Он застонал. «Будь они моими собственными детьми, я бы подарил их вам. Я люблю этих смышленых ребят, как родных, и не хотел бы для них ничего лучшего, чем благородный и добрый хозяин, способный оценить научное чудо их рождения. Но епископ велит повесить меня, а потом снять с виселицы живьем, чтобы до смерти затаскать за веревку. Десять тысяч – со всеми свидетельствами и доказательствами. Ради их блага готов на потери – и лишь из уважения к вам».
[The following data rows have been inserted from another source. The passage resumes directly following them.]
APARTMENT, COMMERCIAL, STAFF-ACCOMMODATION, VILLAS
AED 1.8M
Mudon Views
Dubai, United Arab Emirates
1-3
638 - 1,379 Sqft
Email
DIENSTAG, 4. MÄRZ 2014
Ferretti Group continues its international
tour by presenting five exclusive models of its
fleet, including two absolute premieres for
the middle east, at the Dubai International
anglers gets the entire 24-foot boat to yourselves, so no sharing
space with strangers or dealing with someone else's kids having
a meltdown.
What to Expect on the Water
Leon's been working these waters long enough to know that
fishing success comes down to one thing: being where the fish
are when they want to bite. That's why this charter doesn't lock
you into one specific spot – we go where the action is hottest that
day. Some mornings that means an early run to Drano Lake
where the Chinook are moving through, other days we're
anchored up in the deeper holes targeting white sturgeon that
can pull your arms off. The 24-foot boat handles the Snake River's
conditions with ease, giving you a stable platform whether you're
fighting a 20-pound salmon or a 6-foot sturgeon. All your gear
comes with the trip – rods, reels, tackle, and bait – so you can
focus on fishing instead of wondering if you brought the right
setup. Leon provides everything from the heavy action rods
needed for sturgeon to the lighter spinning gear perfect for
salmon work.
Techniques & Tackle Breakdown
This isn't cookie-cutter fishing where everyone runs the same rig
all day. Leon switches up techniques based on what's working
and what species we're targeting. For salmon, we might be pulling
Я поднял цену до сорока пяти сотен, он спустил до семи тысяч, тут мы и застряли: мне следовало приберечь кое‑что для прощального побора, он же как будто добрался до точки, ниже которой не мог опуститься, не рискуя прогневать епископа – если такой действительно существовал…

Он отвернулся, чтобы стало ясно: с торгом покончено, и с лестью тоже – и резким тоном приказал девушке забираться в стальную сбрую.

Я достал кошелек. Минерва, ты знаешь, что такое деньги, раз управляешь финансовой политикой правительства. Но ты, возможно, не в курсе, что на иных наличность действует как на кота валерьянка. Я отсчитал сорок пять сотен большими красно‑золотыми бумажками прямо под носом у этого негодяя и остановился. Он весь взмок и судорожно сглотнул, но ухитрился качнуть головой на долю дюйма.

Я не торопясь стал отсчитывать дальше, и, дойдя до пяти тысяч, остановился и протянул руку.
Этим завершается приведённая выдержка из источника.